Via Brad DeLong, a David Leonhart column on how little NAFTA has to do with Ohio's economic woes. Still, I think hearing that the "more important cause of Ohio's jobs exodus is the rise of China, India and the old Soviet bloc" rather than trade with Mexico as such is going to do relatively little to cause Ohions to reverse their skepticism about trade policy. With trade as with every other policy area, most people's understanding of the details is very fuzzy.
"NAFTA" means "recent trade phenomena" and there's no denying that recent trends in international trade have caused economic dislocation in the rust belt. Still, responsible politicians wouldn't be promising to help Ohioans out by renegotiating NAFTA when renegotiating NAFTA won't actually deliver much help to the state. It's a bit of a cynical ploy -- by thundering loudly and pounding the table about the need to renegotiate the deal, you set yourself up for a situation where very minor modifications that barely impact anyone (for good or for ill) count as fulfilling the promise.

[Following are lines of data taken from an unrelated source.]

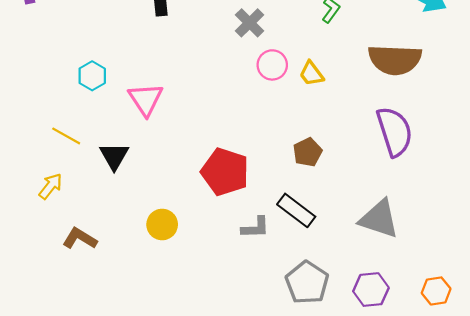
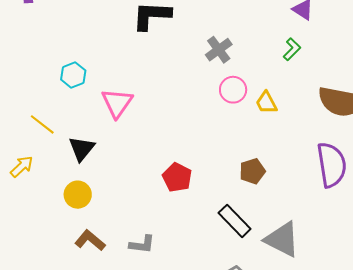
red pentagon: (225, 172) -> (177, 177), size x0.7
gray triangle: (379, 219) -> (282, 239), moved
yellow circle: (162, 224) -> (78, 195), moved
gray L-shape: (255, 228) -> (142, 244), moved
brown L-shape: (80, 239) -> (90, 240), moved

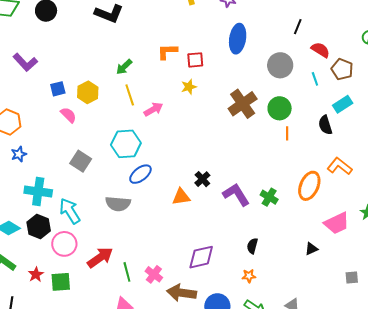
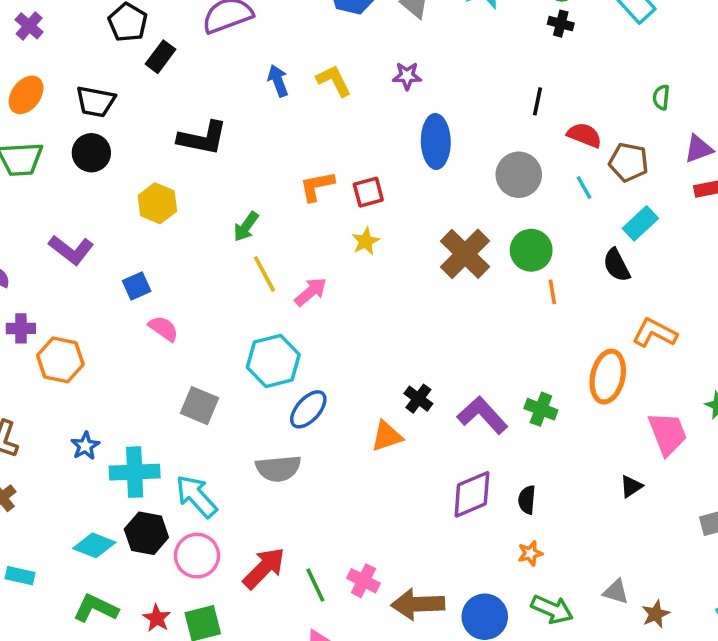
yellow hexagon: (88, 92) -> (157, 203), moved
blue star: (19, 154) -> (85, 446), moved
pink trapezoid: (337, 223) -> (668, 434), turned -76
purple diamond: (201, 257) -> (472, 494), moved

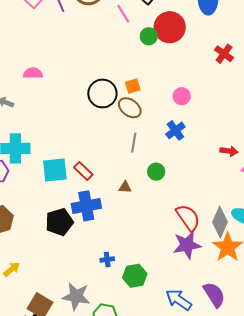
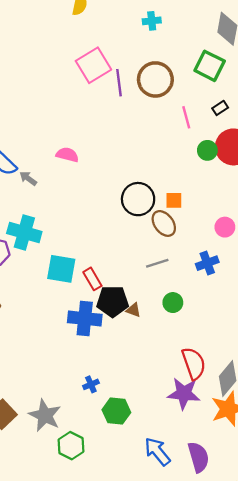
gray line: (134, 143) -> (157, 263), turned 48
black pentagon: (59, 222) -> (113, 301), moved
blue cross: (107, 260) -> (91, 384), turned -32

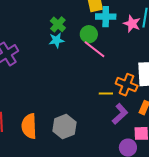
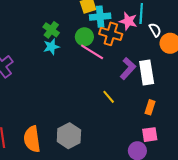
orange cross: (127, 85) -> (111, 34), moved
yellow line: (106, 94) -> (109, 97), turned 56
purple L-shape: (120, 114) -> (128, 68), moved

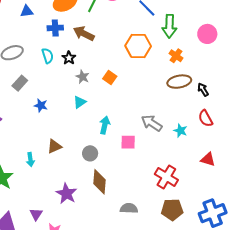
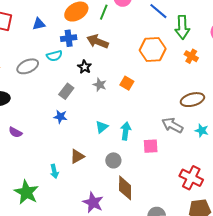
cyan semicircle: (48, 56) -> (54, 56), moved, turned 98
brown ellipse: (179, 82) -> (192, 100), moved
gray rectangle: (20, 83) -> (66, 91), moved
cyan triangle: (80, 102) -> (102, 127), moved

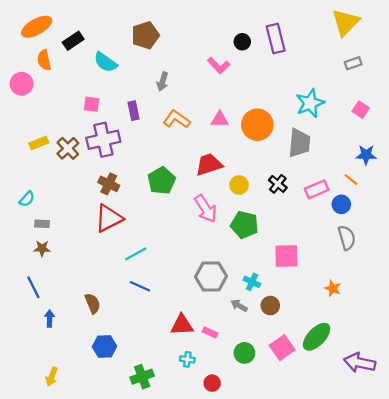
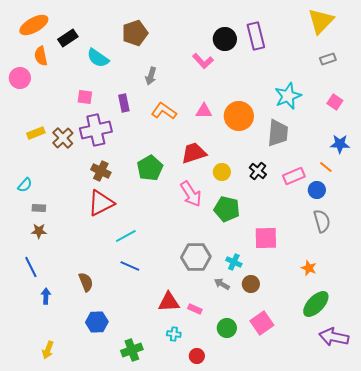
black circle: (242, 42) -> (225, 39), size x1.5
green ellipse: (317, 337) -> (316, 304), moved

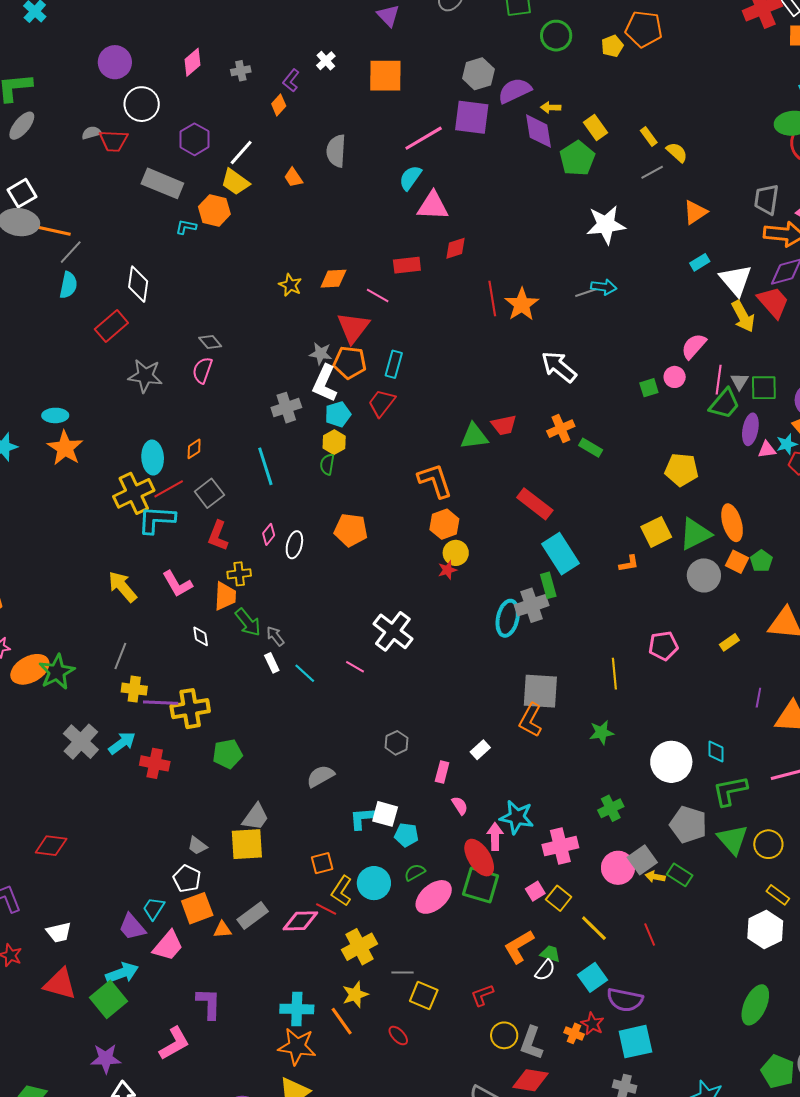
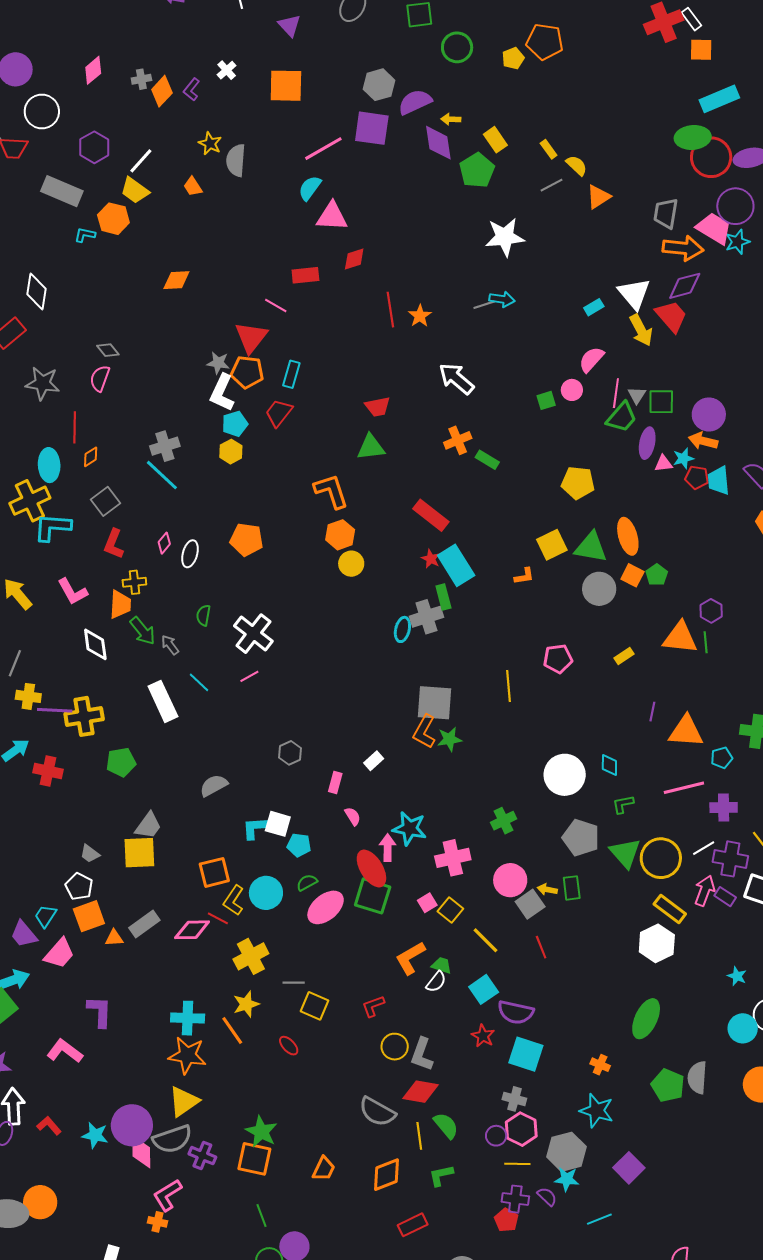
orange diamond: (279, 105) -> (162, 91), moved, size x1.4
orange triangle: (695, 212) -> (598, 197), moved
cyan rectangle: (700, 262) -> (594, 307), moved
orange diamond: (333, 279) -> (176, 280), moved
yellow star: (290, 285) -> (210, 144), moved
orange star: (522, 304) -> (420, 316), size x0.7
gray cross: (286, 408) -> (165, 446), moved
red trapezoid: (504, 425) -> (378, 407), moved
green semicircle: (327, 464) -> (203, 615), moved
cyan line: (265, 466) -> (162, 475), turned -30
red line: (169, 489) -> (75, 427), moved, turned -60
green triangle: (695, 534) -> (591, 547), turned 36
red star: (447, 570) -> (431, 559), moved, turned -30
cyan ellipse: (508, 618) -> (402, 629), size x0.7
white cross: (393, 631) -> (253, 634), moved
white diamond: (201, 636) -> (95, 644), size x1.6
white rectangle: (272, 663) -> (163, 701), moved, size x2.0
pink line: (355, 667) -> (249, 676), turned -60
green star: (602, 732) -> (449, 739), moved
green L-shape: (730, 791) -> (623, 804), size x0.6
yellow circle: (768, 844) -> (661, 858), size x1.4
gray square: (642, 860) -> (530, 904), moved
orange square: (322, 863) -> (214, 872), size x1.4
green rectangle: (680, 875) -> (572, 888), turned 50
yellow rectangle: (778, 895) -> (670, 909), size x1.4
orange cross: (574, 1033) -> (600, 1065), moved
cyan square: (635, 1042) -> (526, 1054), turned 30
pink L-shape: (174, 1043) -> (65, 1051), turned -114

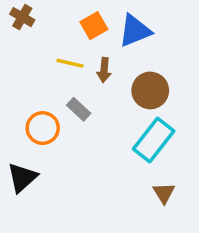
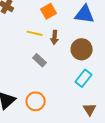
blue triangle: (135, 31) -> (85, 14), moved, turned 30
orange circle: (43, 128) -> (36, 101), moved
cyan rectangle: (154, 140) -> (84, 78), size x0.7

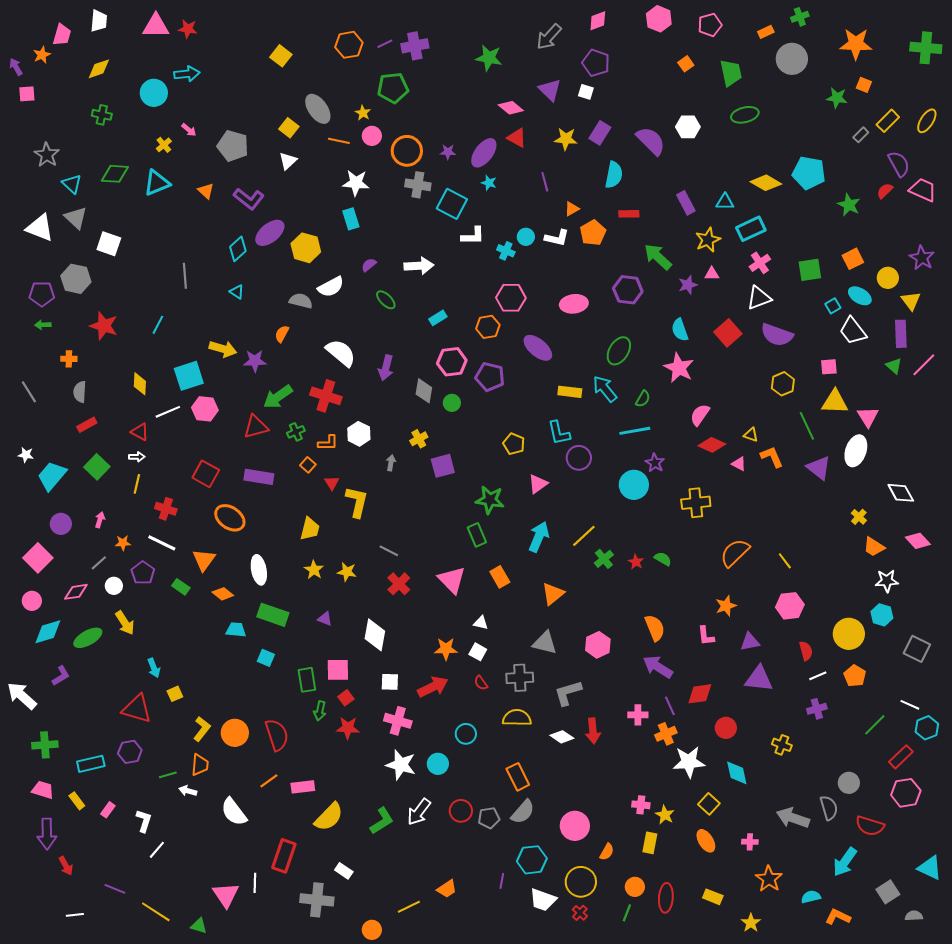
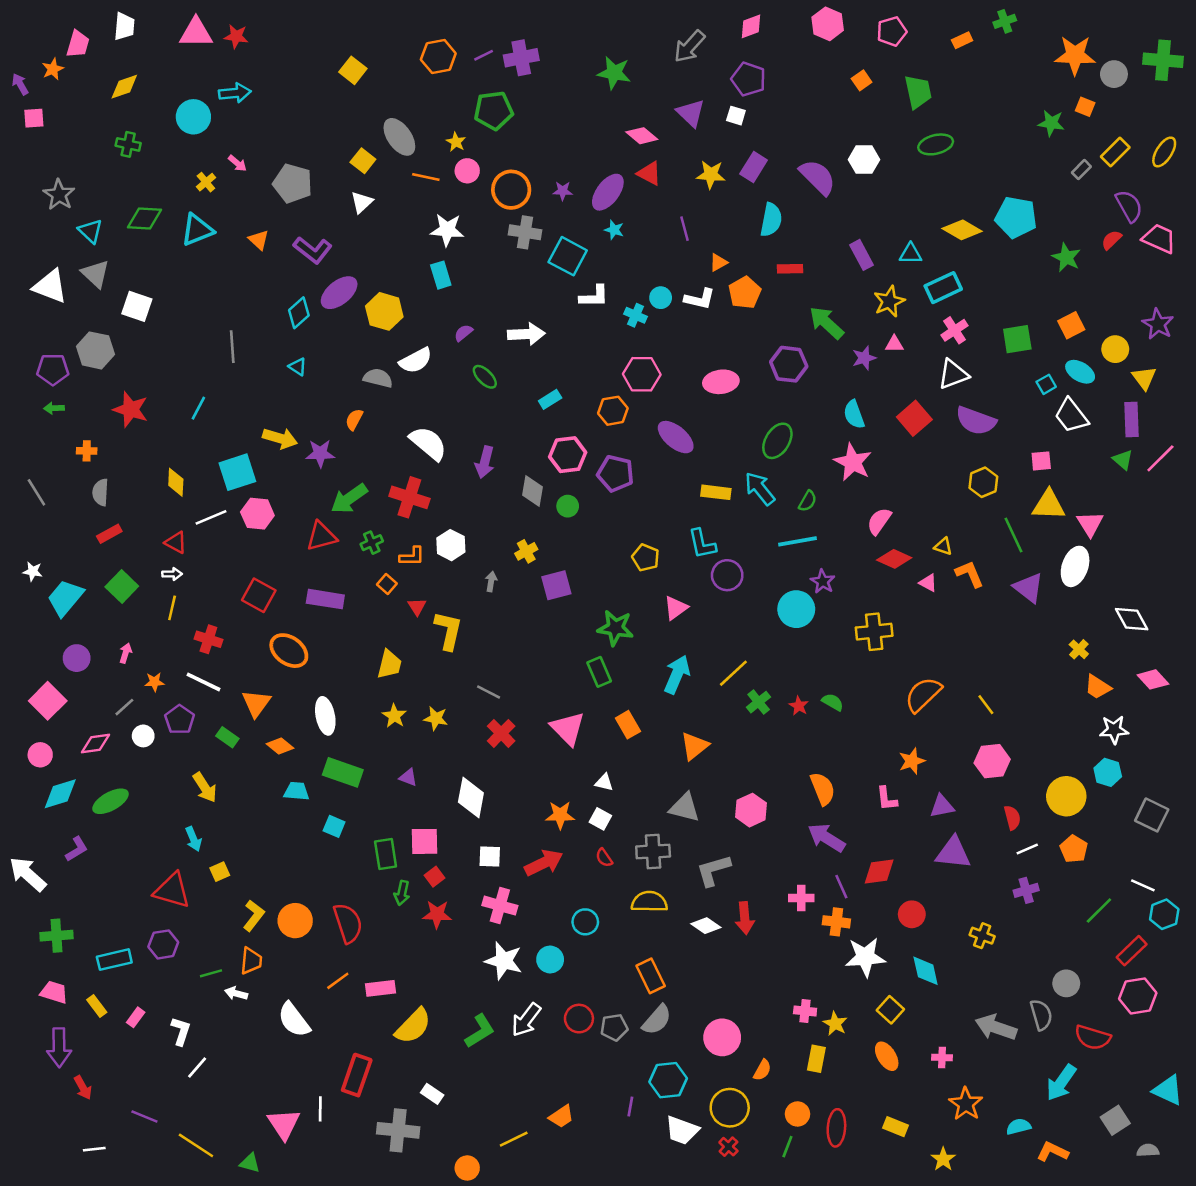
gray circle: (792, 59) -> (1114, 74), moved, size x0.7
yellow arrow: (125, 623) -> (205, 787), moved
orange cross: (666, 734) -> (836, 922), turned 30

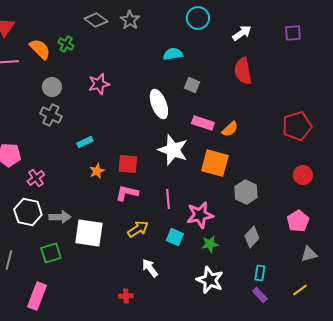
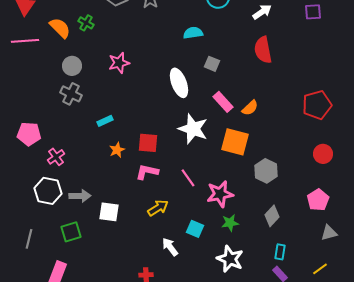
pink rectangle: (203, 123) -> (223, 102), turned 30
pink line: (168, 199) -> (188, 178), turned -30
white square: (89, 233) -> (109, 212), size x0.7
cyan square: (175, 237) -> (195, 229), moved

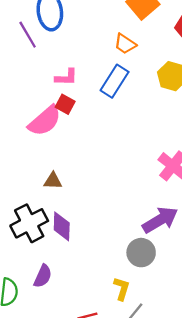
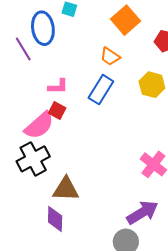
brown triangle: (53, 181) -> (66, 189), moved, size x1.6
black cross: (29, 223) -> (33, 159), moved

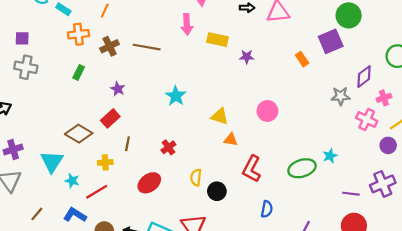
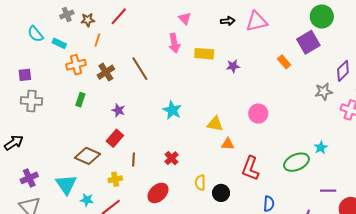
brown line: (147, 47) -> (140, 69), turned 55
purple line: (351, 194) -> (328, 191), moved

I'm not so sure. The EU has some - limited - common rules on labour issues, and they are probably necessary to keep political support in eg. France and Germany as some manufacturing activity is displaced into Eastern Europe, even if some jobs are really moving to China etc. A wider scope of economic exchange will - to some degree - create demands for a wider scope of economic regulation, and there's little reason to resist it, so long as the amount of international social policy doesn't bite to hard into the comparative advantage of the developing countries.